Da produrre :: Copi fedelmente il brano del testo sui laici nella Chiesa, iniziando dalle parole che contengono "Il Concilio Vaticano" e arrestandosi dopo "popolo di Dio.".

Testo ::
Nel 1906 l’Azione Cattolica e altri movimenti avevano fatto molto cammino, ma teologicamente la Chiesa era concepita come società di ineguali: la gerarchia depositaria del potere e i laici per natura fedeli e obbedienti, potevano essere chiamati a collaborare o partecipare (termine poi messo da parte). Si è arrivati così alla “collaborazione all’apostolato gerarchico”.

Il Concilio Vaticano II ha fatto piazza pulita di questa concezione. Checché se ne dica, non si è trattato solo di un aggiornamento. E’ stata una svolta radicale, anticipata già nella ricerca teologica precedente, ma autenticata e proclamata nella Lumen Gentium. La Chiesa popolo di Dio la cui dignità fondamentale risiede nel battesimo che rende tutti uguali. Certo, c’è un servizio ministeriale della gerarchia, ma il laico come tale ha il compito di partecipare alla vita della Chiesa, alla sua missione, all’apostolato. E’ la svolta che ha portato il rapporto laici-gerarchia su una posizione nuova, ripristino della natura originaria del popolo di Dio.

Insieme di dati ::

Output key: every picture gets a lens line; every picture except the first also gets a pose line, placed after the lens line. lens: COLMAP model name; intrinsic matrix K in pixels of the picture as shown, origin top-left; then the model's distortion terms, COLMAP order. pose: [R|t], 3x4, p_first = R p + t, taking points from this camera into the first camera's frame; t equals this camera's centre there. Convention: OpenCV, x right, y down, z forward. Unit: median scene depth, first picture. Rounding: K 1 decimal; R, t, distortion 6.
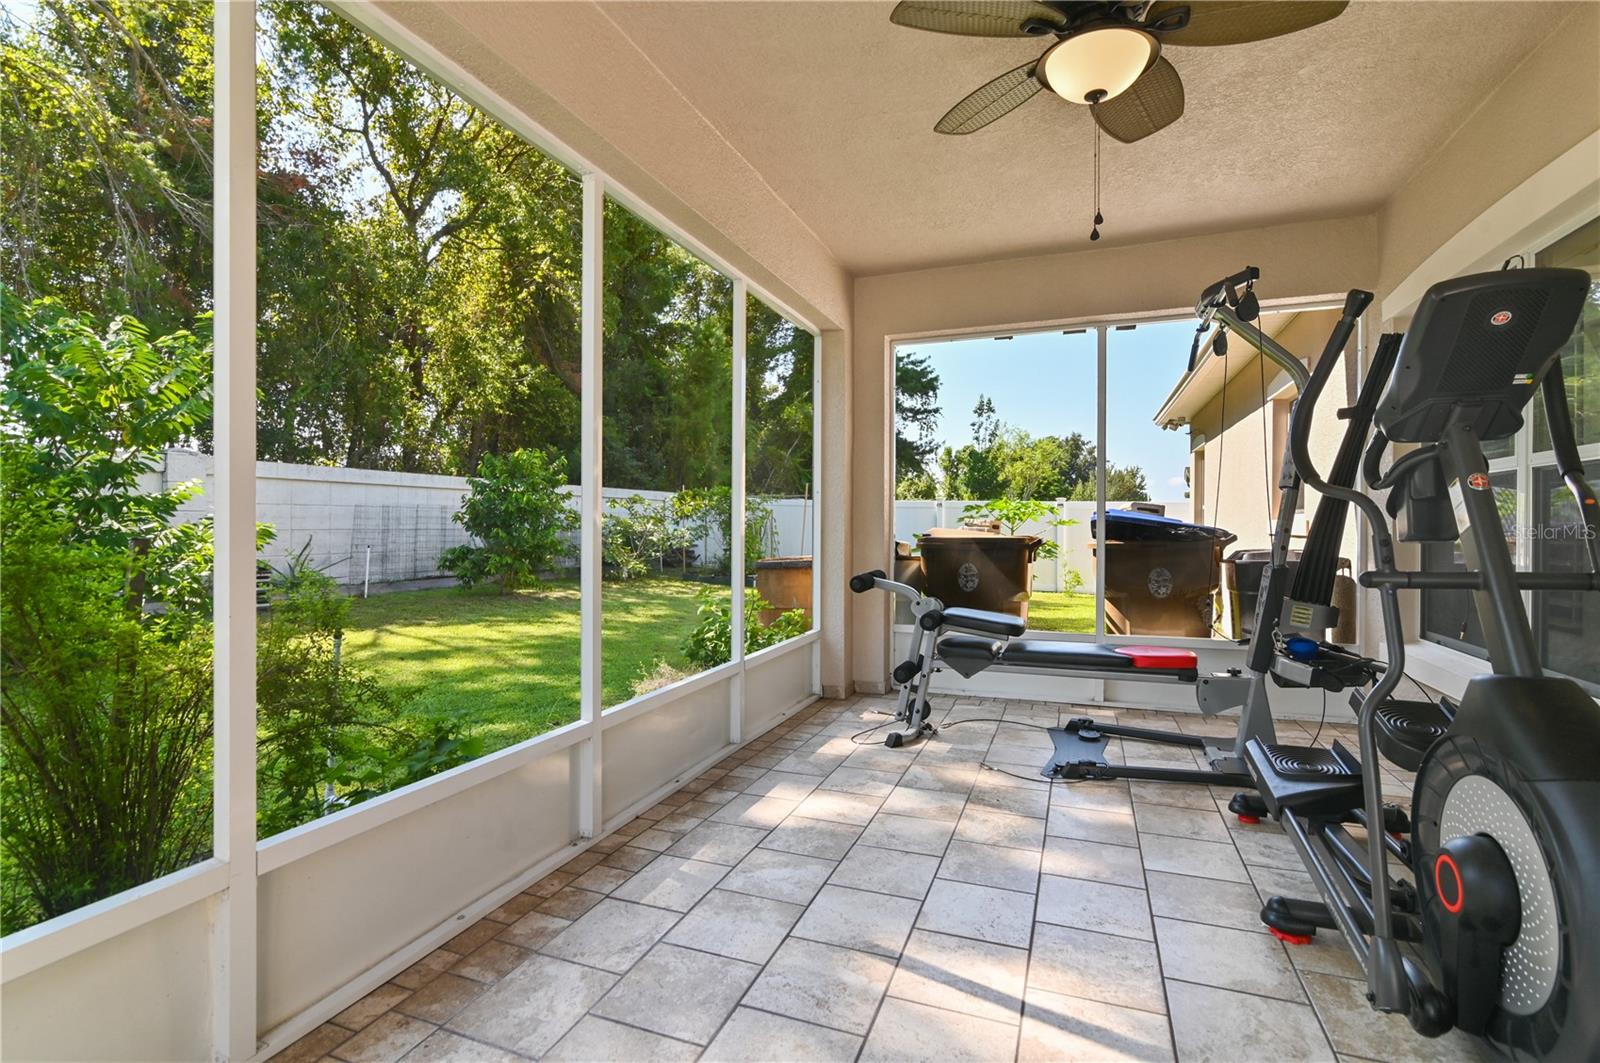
lens RADIAL K [[744.0, 0, 800.7], [0, 744.0, 524.6], [0, 0, 1]] dist [-0.020616, -0.000138]
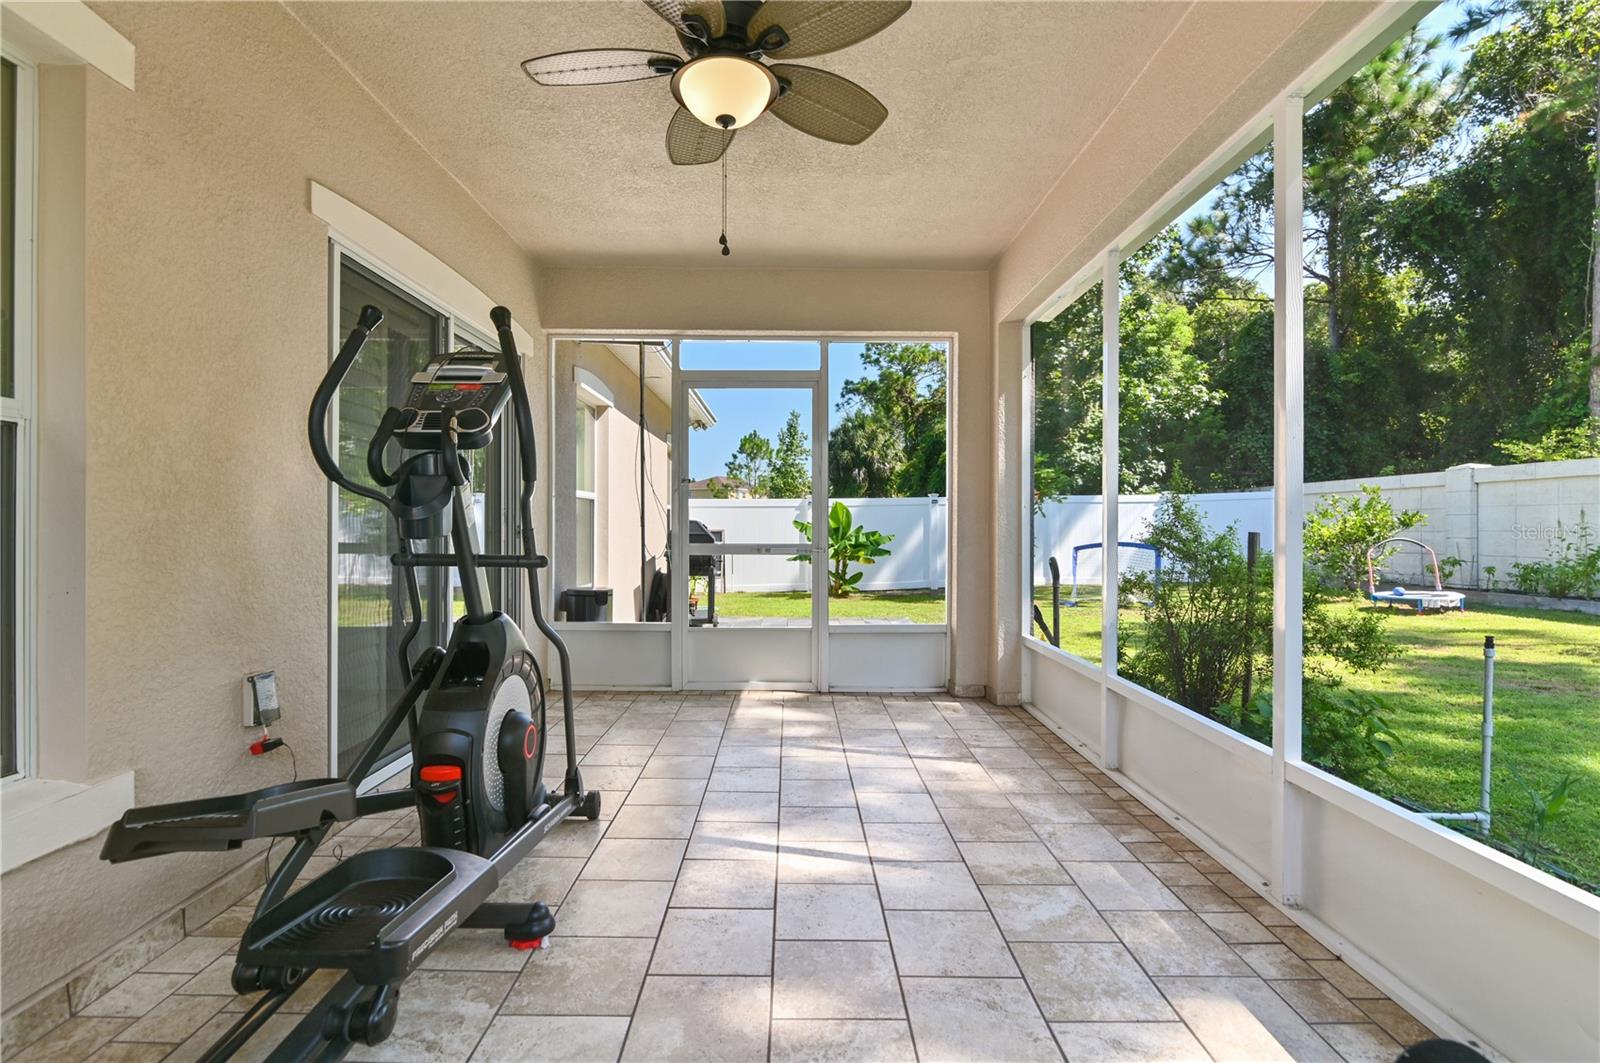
lens RADIAL K [[733.1, 0, 800.0], [0, 733.1, 531.5], [0, 0, 1]] dist [-0.001476, 0.000754]
pose [[-0.929703, -0.000608, -0.368309, 0.662598], [-0.006837, 0.999855, 0.015608, -0.006041], [0.368246, 0.017029, -0.929573, 1.959664]]
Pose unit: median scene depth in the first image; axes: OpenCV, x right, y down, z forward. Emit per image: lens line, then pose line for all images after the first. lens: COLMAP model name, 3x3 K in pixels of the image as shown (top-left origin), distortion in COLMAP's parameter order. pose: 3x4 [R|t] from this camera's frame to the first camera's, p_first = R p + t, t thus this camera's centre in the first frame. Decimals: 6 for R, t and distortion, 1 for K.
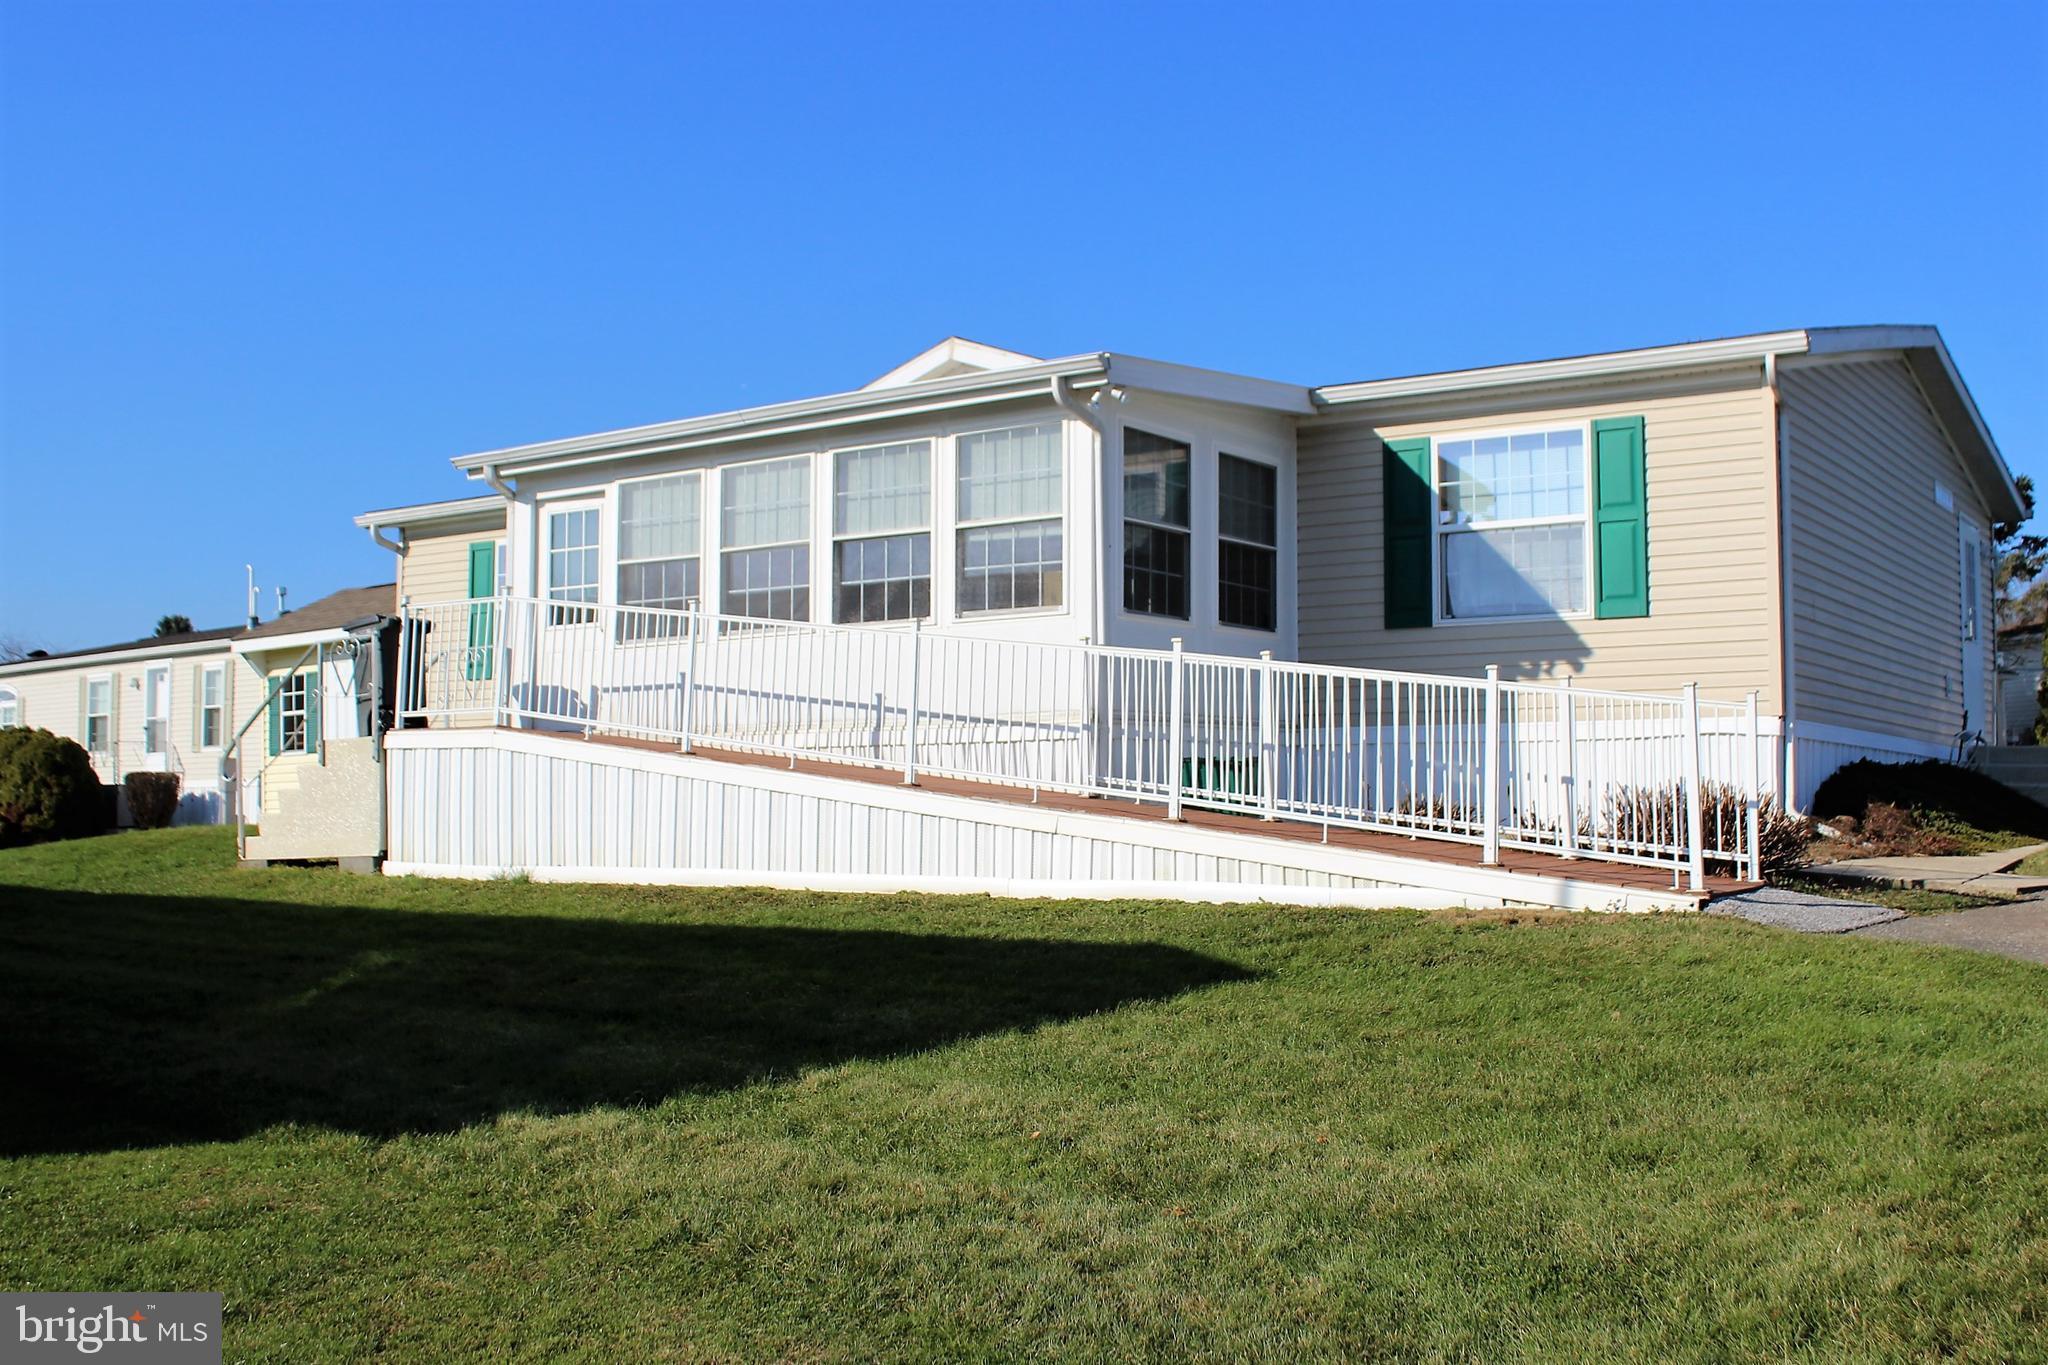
lens RADIAL K [[2141.7, 0, 1025.7], [0, 2141.7, 905.8], [0, 0, 1]] dist [-0.126663, 0.032294]
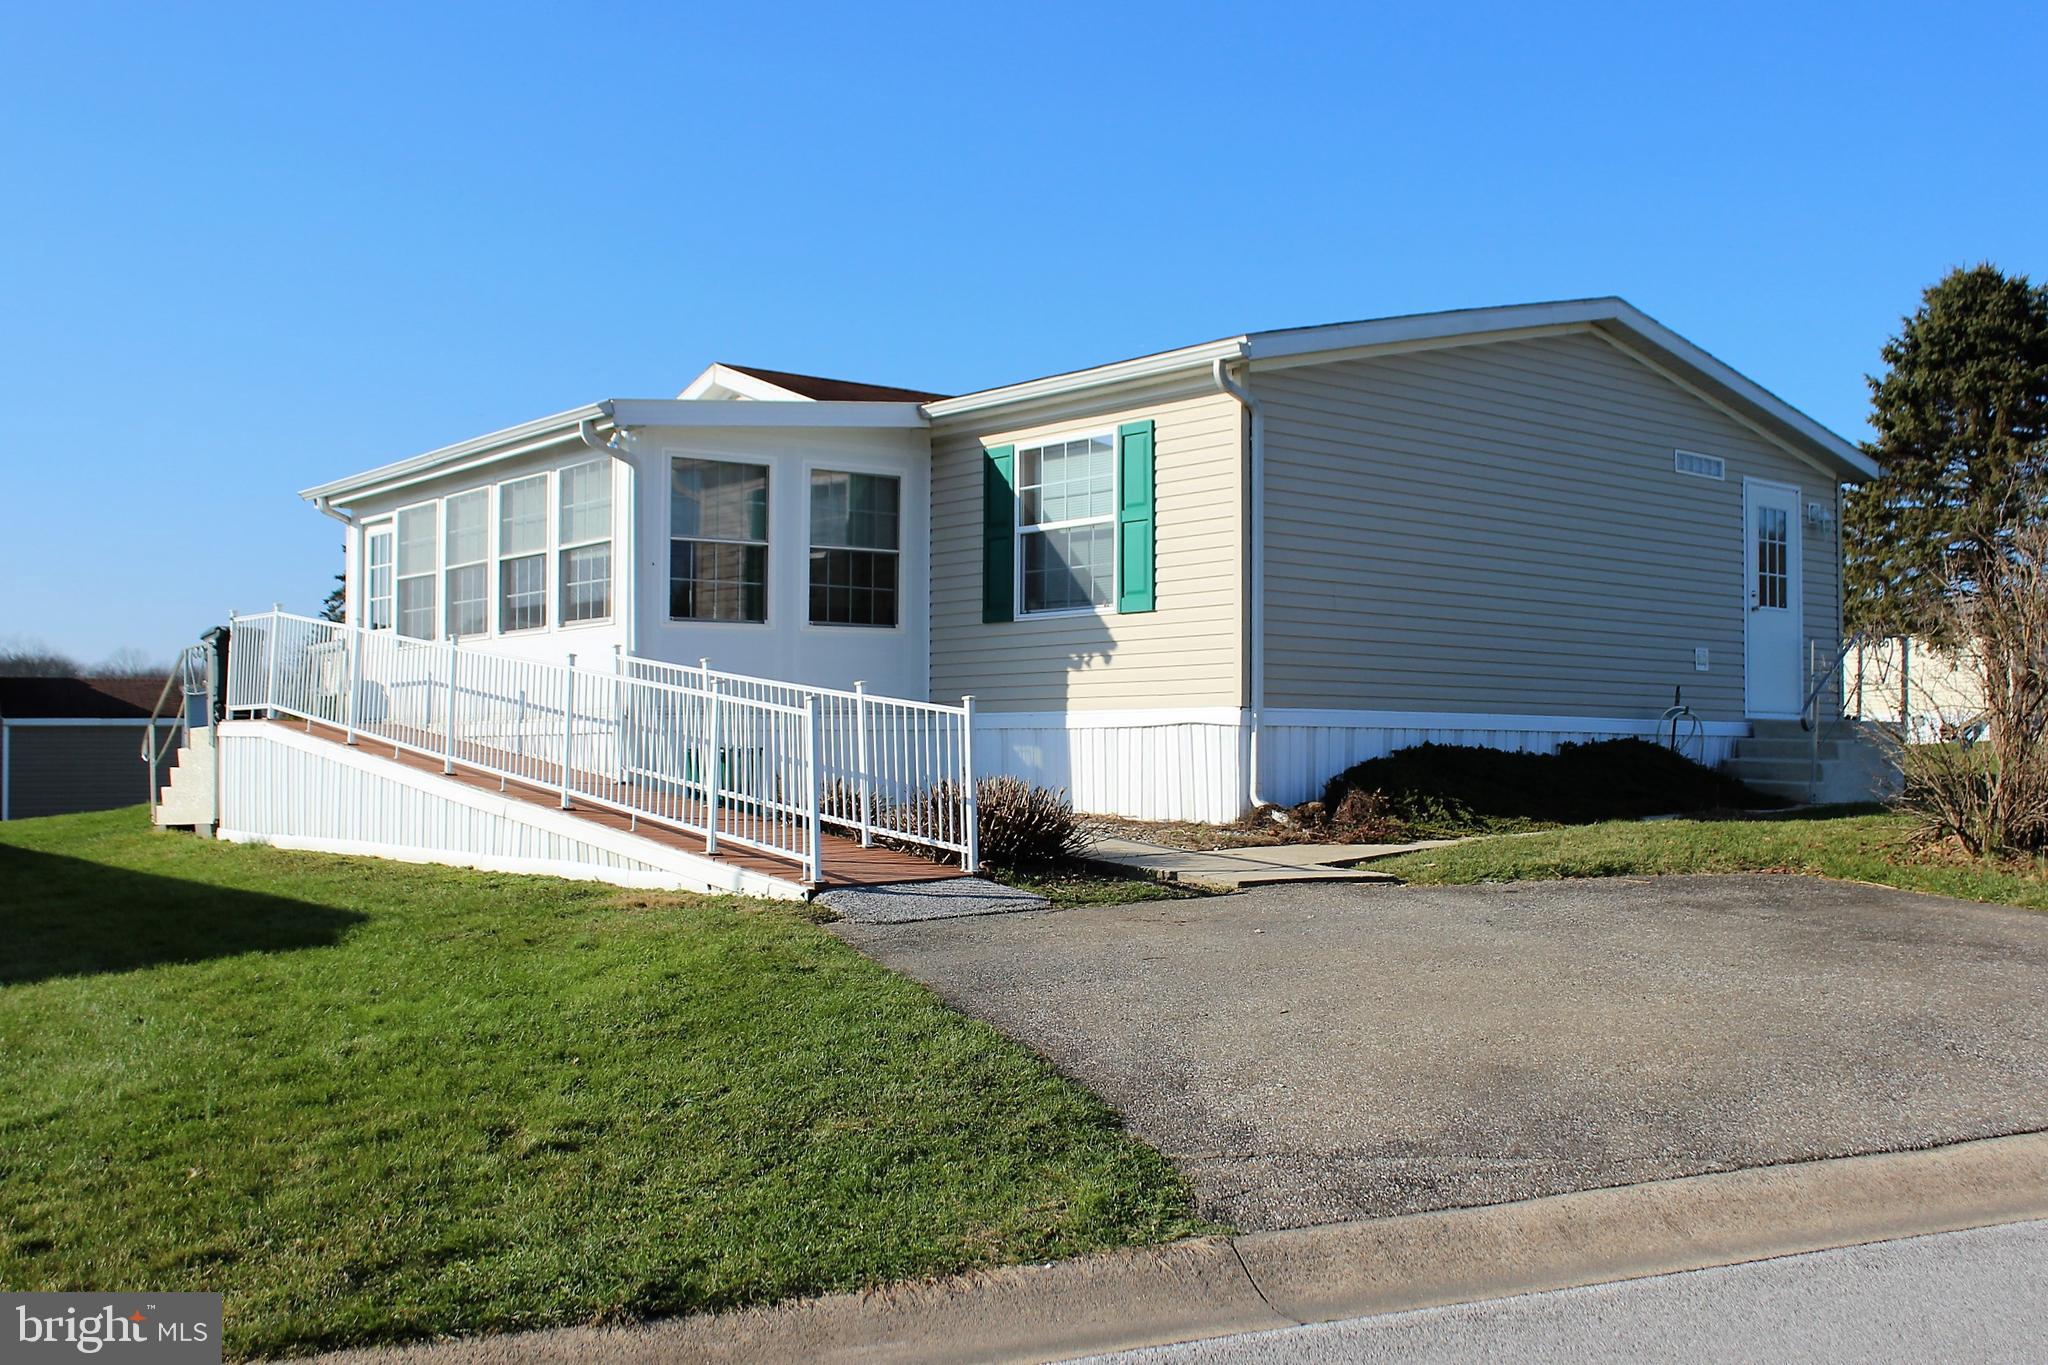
lens RADIAL K [[2141.7, 0, 1025.7], [0, 2141.7, 905.8], [0, 0, 1]] dist [-0.126663, 0.032294]
pose [[0.960972, 0.021119, -0.275839, 0.520860], [-0.012705, 0.999399, 0.032256, -0.022864], [0.276355, -0.027493, 0.960662, -0.046220]]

Risposta ::
Il Concilio Vaticano II ha fatto piazza pulita di questa concezione. Checché se ne dica, non si è trattato solo di un aggiornamento. E’ stata una svolta radicale, anticipata già nella ricerca teologica precedente, ma autenticata e proclamata nella Lumen Gentium. La Chiesa popolo di Dio la cui dignità fondamentale risiede nel battesimo che rende tutti uguali. Certo, c’è un servizio ministeriale della gerarchia, ma il laico come tale ha il compito di partecipare alla vita della Chiesa, alla sua missione, all’apostolato. E’ la svolta che ha portato il rapporto laici-gerarchia su una posizione nuova, ripristino della natura originaria del popolo di Dio.